What is isolationism?
Isolationism is the idea that a country should not involve itself in other countries' affairs or develop entangling alliances. Many countries have practiced isolationism and many politicians have argued for the merits of isolationism throughout history, including in the United States.
In his famous "Farewell Address," George Washington warned the United States to "steer clear of permanent alliances with any portion of the foreign world," meaning to avoid getting tangled up in alliances with European countries which might eventually draw the young nation into war, but Washington was not a die-hard isolationist; he still advocated that the U.S. maintain open communications with other countries to advance trade.
Isolationist feelings rose again in the United States during World War I; many American leaders worried about the United States showing favoritism to either side of the conflict, fearing that possible trade boycotts would have lasting damage on American businesses. Many American citizens fiercely opposed the idea of their country entering into a European conflict that they felt had little or nothing to do with them. Woodrow Wilson even won his reelection on the slogan "he kept us out of war." Ultimately, the sinking of the Lusitania drew the U.S. into World War I despite Wilson's efforts, ending America's isolationist policy.

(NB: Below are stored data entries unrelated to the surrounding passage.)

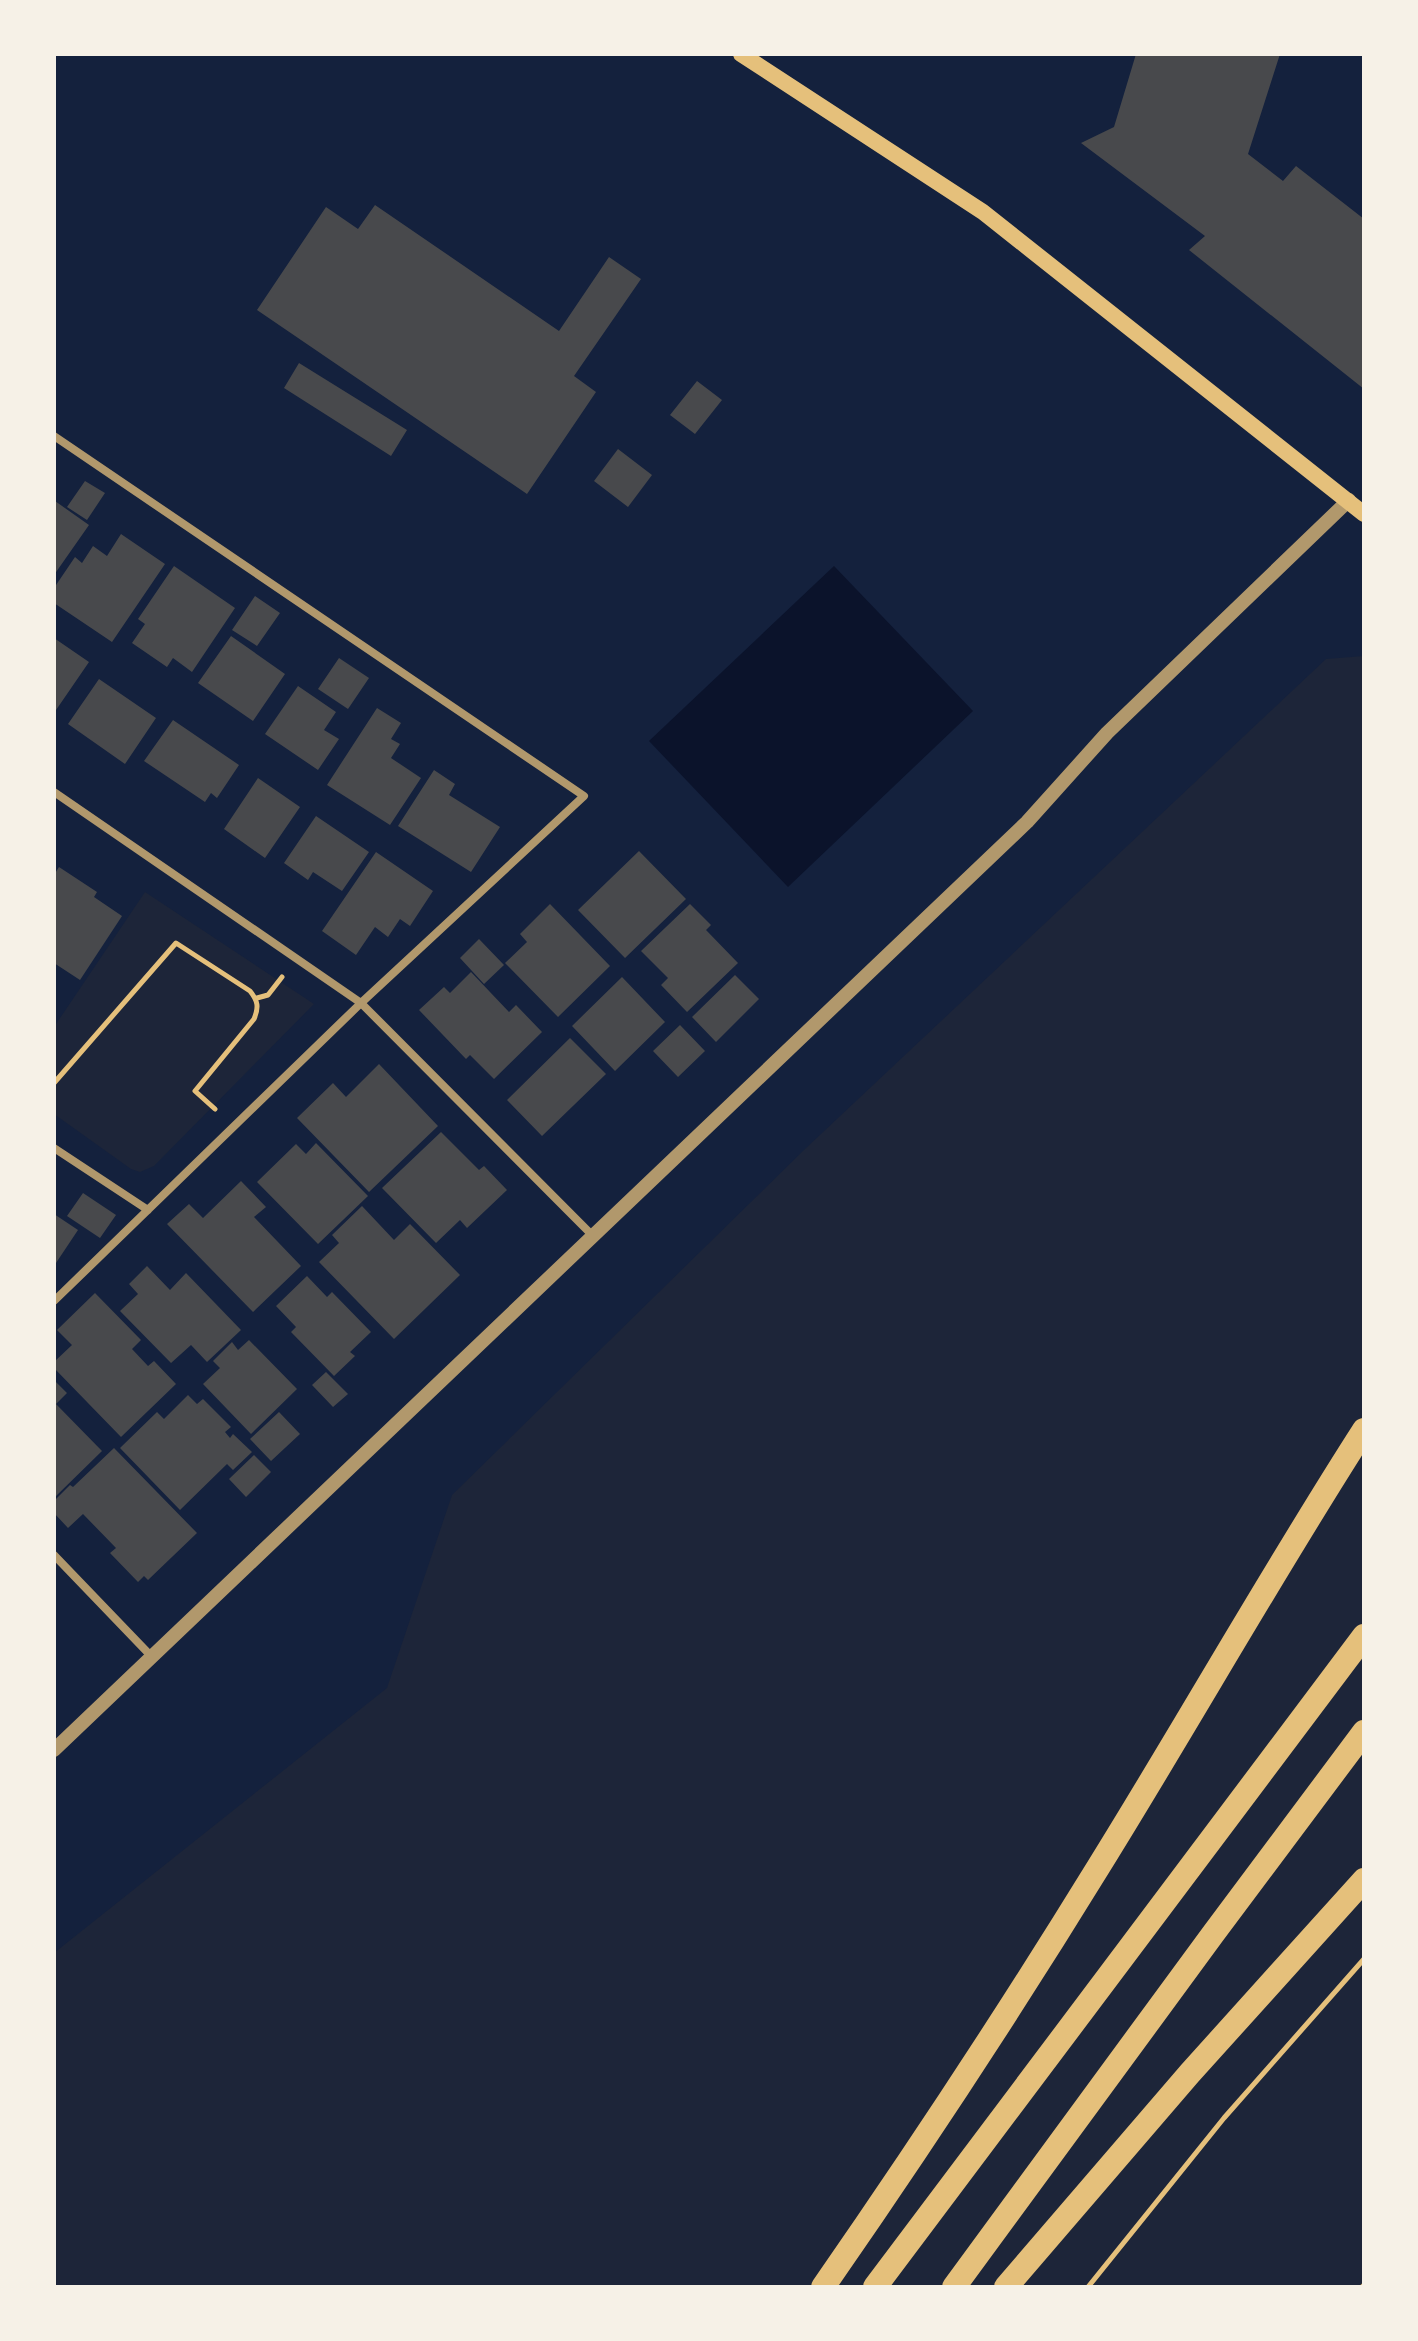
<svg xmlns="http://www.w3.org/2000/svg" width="1418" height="2341" viewBox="0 0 1418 2341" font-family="'Varela Round',sans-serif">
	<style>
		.green { fill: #1d2539 }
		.water { fill: #0b132b }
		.building { fill: #48494c }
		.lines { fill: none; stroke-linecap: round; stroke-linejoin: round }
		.path { stroke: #e5c07b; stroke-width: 5 }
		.minor { stroke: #b1986c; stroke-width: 8 }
		.tertiary { stroke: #b1986c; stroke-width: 14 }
		.secondary { stroke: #e5c07b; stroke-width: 16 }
		.motorway { stroke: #e5c07b; stroke-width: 24 }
	</style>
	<rect width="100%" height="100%" fill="#14213d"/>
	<path class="green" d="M1364,656V2287H54V1953L387,1688L452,1495L804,1150L1326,659Z
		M145,892L314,1004L154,1166L140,1172L131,1169L54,1114V1027Z"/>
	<path class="water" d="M834,566L973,711L788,887L649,741Z"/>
	<path class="building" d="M1136,54H1280L1248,154L1283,181L1296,166L1364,219V389L1189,250L1205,236L1081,143L1114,127Z
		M375,205L559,331L609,257L641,279L574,376L596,392L527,494L257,310L326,207L358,229Z
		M299,363L407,430L391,456L284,388Z
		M697,381L722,400L695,434L670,415Z
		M618,449L652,475L628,507L594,481Z
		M85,481L105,493L87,520L67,507Z
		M55,501L89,525L54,575V503Z
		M121,534L165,564L112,642L54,603V588L75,557L82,563L93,546L107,556Z
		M174,566L235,608L192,672L173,658L167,667L132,643L145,624L138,619Z
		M255,596L280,613L257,646L232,630Z
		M231,636L285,674L253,721L198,683Z
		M54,638L89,662L54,713Z
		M339,658L369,678L348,709L318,689Z
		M99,679L156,718L125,764L68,724Z
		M298,686L336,712L324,730L339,739L318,770L265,734Z
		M377,708L401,723L391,739L400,744L391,758L421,778L390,825L327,785Z
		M173,720L239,765L217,798L211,793L205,802L144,761Z
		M434,770L455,784L449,795L500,827L471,872L398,826Z
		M258,778L300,807L265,858L224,829Z
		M316,816L369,852L342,891L313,872L308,880L284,863Z
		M639,851L686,899L625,958L578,910Z
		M376,852L433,891L410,926L400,919L388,937L375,927L356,955L322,931Z
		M59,867L97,892L94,897L122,916L80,980L54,963V875Z
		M550,904L610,966L558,1017L505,963L527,942L520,934Z
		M690,904L711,925L706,930L738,963L687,1012L661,985L668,978L641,951Z
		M479,939L504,965L484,984L460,958Z
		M471,972L509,1012L516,1005L542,1032L494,1079L470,1055L466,1059L419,1010L444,987L450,993Z
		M735,975L759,999L716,1042L692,1017Z
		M622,977L665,1022L615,1071L572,1026Z
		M680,1025L705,1051L678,1077L653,1051Z
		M570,1038L606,1074L542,1136L507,1100Z
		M379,1064L438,1126L369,1192L297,1118L333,1083L346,1097Z
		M441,1132L479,1170L484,1166L507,1190L467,1228L460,1220L436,1243L382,1188Z
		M316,1143L368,1196L318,1244L257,1182L296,1144L306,1154Z
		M241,1181L266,1207L254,1217L301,1266L253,1312L167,1224L189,1204L203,1218Z
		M83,1193L116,1215L100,1238L67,1216Z
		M362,1206L394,1240L410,1224L460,1275L394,1339L319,1262L339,1243L332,1235Z
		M54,1214L78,1230L54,1266Z
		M147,1266L170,1290L186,1273L241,1330L207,1362L191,1345L171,1363L120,1311L138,1294L129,1284Z
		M307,1276L327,1297L332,1292L371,1332L350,1352L355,1356L334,1376L291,1332L296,1327L276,1306Z
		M95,1293L141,1340L132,1349L148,1366L154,1361L176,1384L121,1437L54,1368V1362L72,1345L57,1330Z
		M249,1340L297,1389L251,1434L203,1384L220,1368L213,1361L232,1342L238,1350Z
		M326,1372L348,1394L333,1407L312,1385Z
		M54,1380L67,1393L56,1404L102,1451L54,1498Z
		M188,1395L197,1404L203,1399L231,1427L225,1432L230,1438L233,1434L252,1452L233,1470L227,1464L180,1510L120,1448L157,1412L164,1419Z
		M279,1412L300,1434L271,1461L250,1439Z
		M114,1448L197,1533L148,1580L144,1576L138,1582L110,1553L116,1548L83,1514L68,1528L54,1513V1501L70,1485L73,1487Z
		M254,1455L271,1472L246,1497L229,1479Z"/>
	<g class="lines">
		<path class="path" d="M257,998L268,995L282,977
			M54,1083L176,943L250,991C258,1001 259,1007 254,1019L195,1091L215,1109
			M1088,2287L1224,2118L1364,1959
			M1362,2287L1364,2285"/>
		<path class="minor" d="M54,436L584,796L361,1003L54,1301
			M54,792L361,1003L594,1237
			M54,1148L148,1210
			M54,1555L152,1657"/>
		<path class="tertiary" d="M54,1750L1027,822L1107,733L1349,500"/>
		<path class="secondary" d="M741,54L983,212L1364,514"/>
		<path class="motorway" d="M823,2287C919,2149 1011,2009 1099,1866C1189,1721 1272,1573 1364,1430
			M875,2287L1364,1636
			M954,2287L1213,1934L1364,1732
			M1006,2287L1190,2073L1364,1880"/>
	</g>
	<rect width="1418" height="2341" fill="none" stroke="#f6f1e7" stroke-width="112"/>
</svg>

Isolationism refers to the idea that it is in the best interest of a country to isolate themselves from world events and to not actively interfere in the affairs of another state, so as to prevent themselves from being drawn into potential conflicts. It has been most notably practiced by the American government during World War I and World War II, where the nation chose to maintain a position of neutrality in the midst of the outbreak of war on the European continent. It was only after repeated badgering and a change in wartime circumstances that eventually drove the Americans to diverge from their policy of isolationism to join the side of the Allies during both wars as late participants in the conflict.